All tags on dogs when they come in to Jackson County Animal Control hall remain with the dog at all times, including when a dog passes from the class ”B” dealer to an approved facility. The above noted report shall also note what tags are on the dogs.

Jackson County Animal Control shall maintain said records in a manner that is easily tracked. Copies of the records shall be available under FOIA, with a report submitted to County Agencies six months after implementation of this plan.

Commissioners shall be allowed unannounced visits to class “B” dealers Jackson County sells animals to. Such visits shall be allowed during the week, during daytime hours.

Adoptions of animals are encouraged, as are transfers to facilities such as the Cascade Humane Society.

Direct sales of live animals to specific research facilities such as Michigan State University and the University of Michigan, and other such facilities as designated in this policy, shall be continued, where it is desired by the facilities and by Jackson County.

This motion passed 11-1. Commissioner Robert Lacinski, who voted for the ban, was the lone commissioner who voted against drafting a new policy dealing with the sale of live animals.
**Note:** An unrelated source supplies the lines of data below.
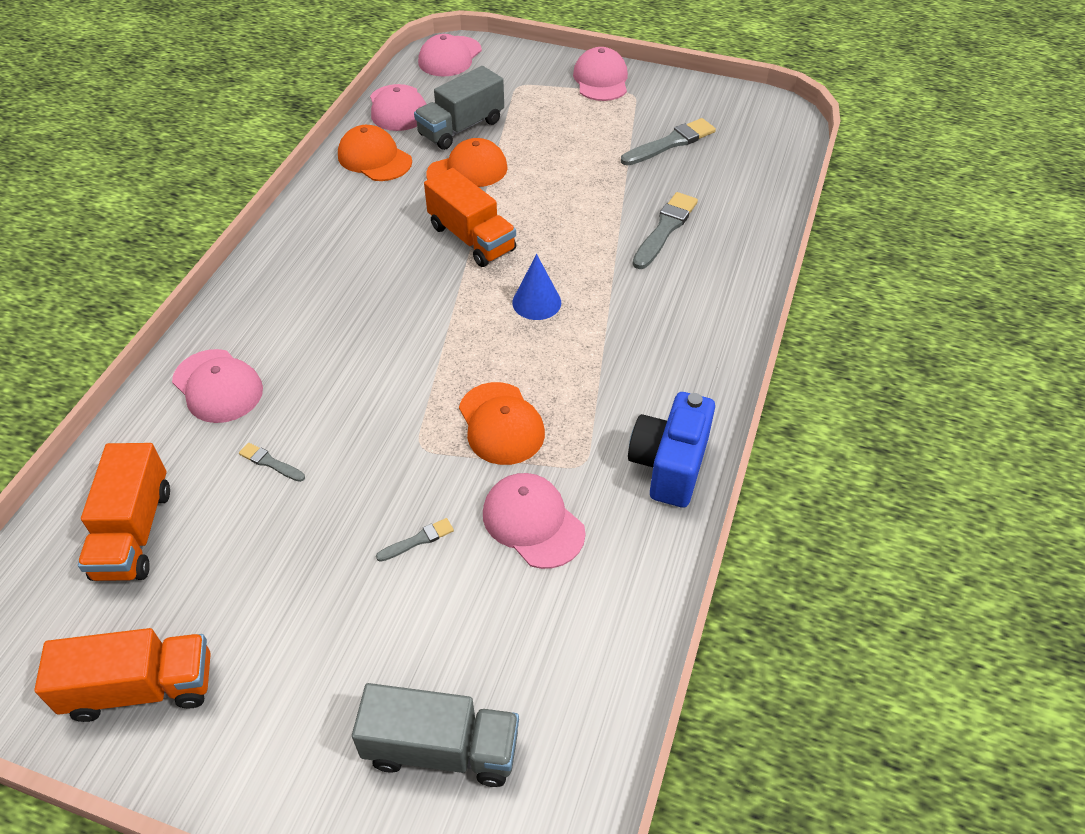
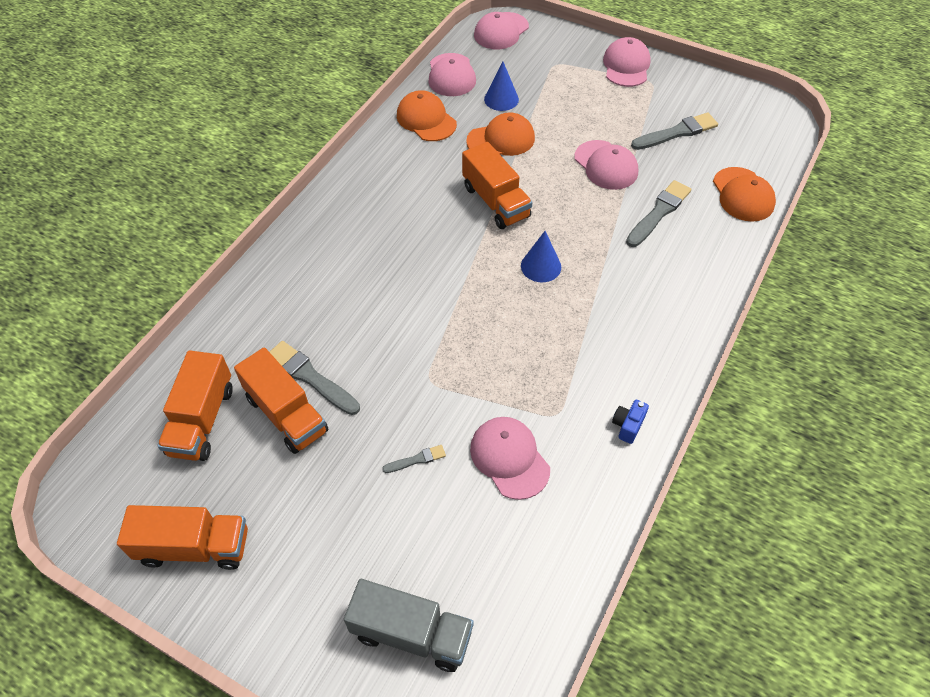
camera: 10 degrees right, 5 degrees up
(217, 386) = (278, 307): pink cap -> pink cap (606, 165)
(244, 510) = (286, 414): none -> orange truck
(270, 463) = (311, 377): grey brush -> grey brush, size x1.94
(461, 128) = (501, 99): grey truck -> blue cone
(501, 424) = (496, 370): orange cap -> orange cap (743, 195)
(669, 466) = (628, 426): blue camera -> blue camera, size x0.47

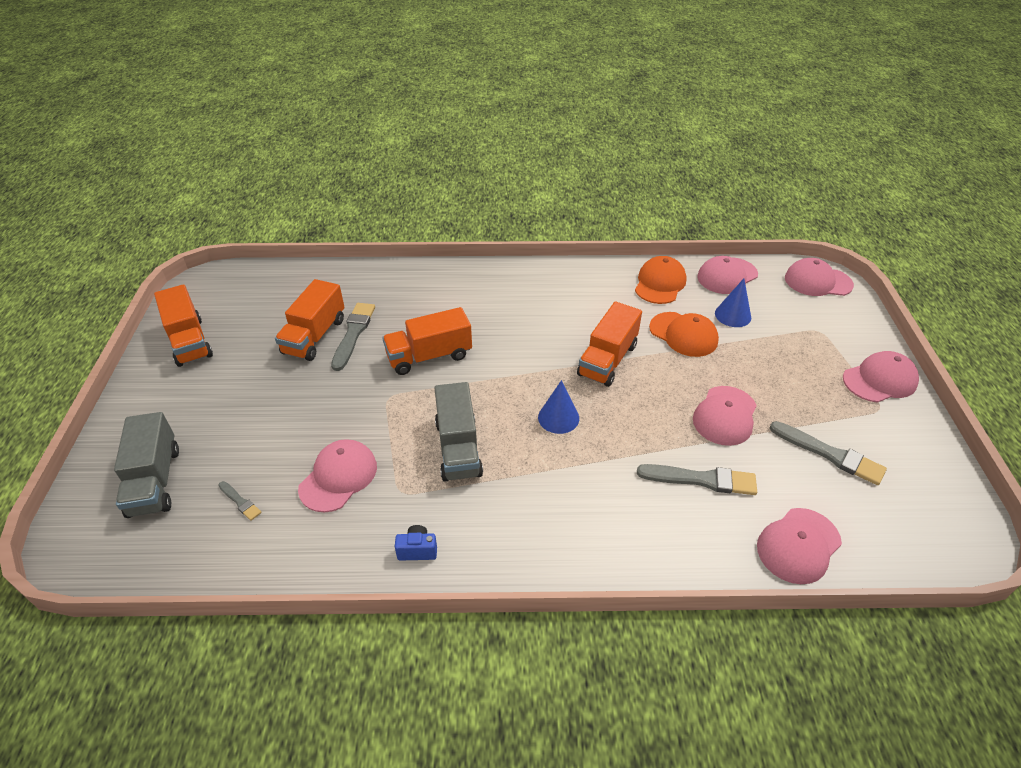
camera: 60 degrees right, 10 degrees down
(202, 420) = (289, 301): orange truck -> orange truck (429, 356)
(416, 460) = (309, 420): grey brush -> grey brush (240, 501)
(531, 351) = (458, 448): none -> grey truck
(743, 195) = (798, 545): orange cap -> pink cap

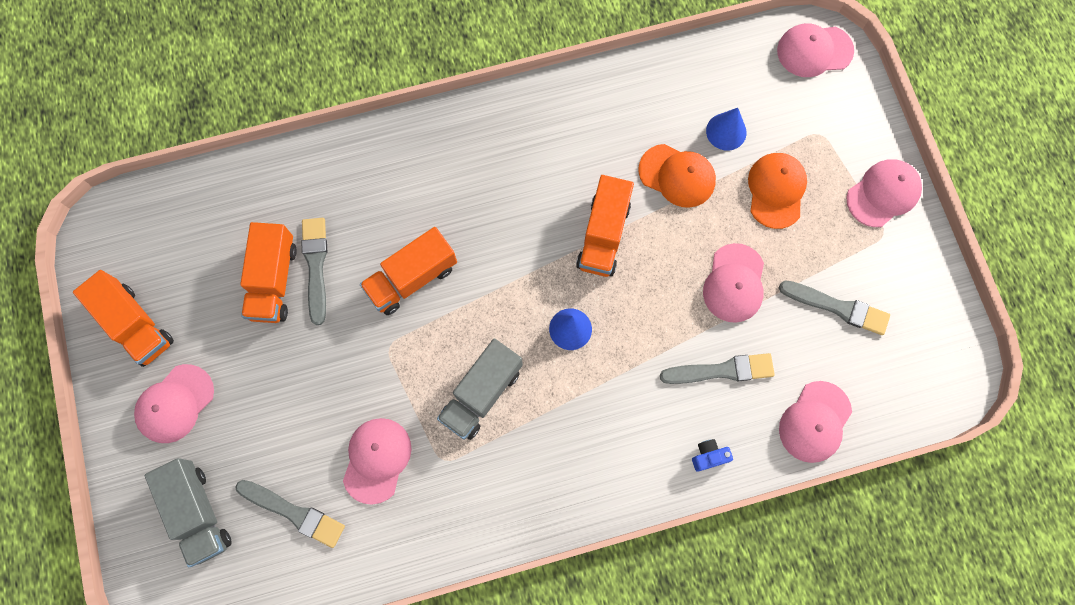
camera: 15 degrees left, 30 degrees up
(240, 501) = (293, 513): grey brush -> grey brush, size x1.94
(417, 550) = (480, 519): blue camera -> blue camera (708, 456)
(458, 448) = (481, 394): grey truck -> grey truck turned 60 degrees clockwise
(660, 283) = (638, 98): orange cap -> orange cap (776, 190)
(727, 276) = (712, 65): pink cap -> pink cap (175, 404)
According to the Jackson Citizen-Patriot, although is legal for animal shelters to sell animals to research facilities in Michigan, 75 other Michigan counties ban the practice. Jackson County has been allowed the selling of animals to research facilities for the last 35 years.

Sources:

County does not ban sale of strays. Brian Wheeler, The Jackson Citizen Patriot, August 25, 2004.

Archaic Michigan Commissioners Vote to Sell Strays for Vivisection. Press Release, People for the Ethical Treatment of Animals, August 2004.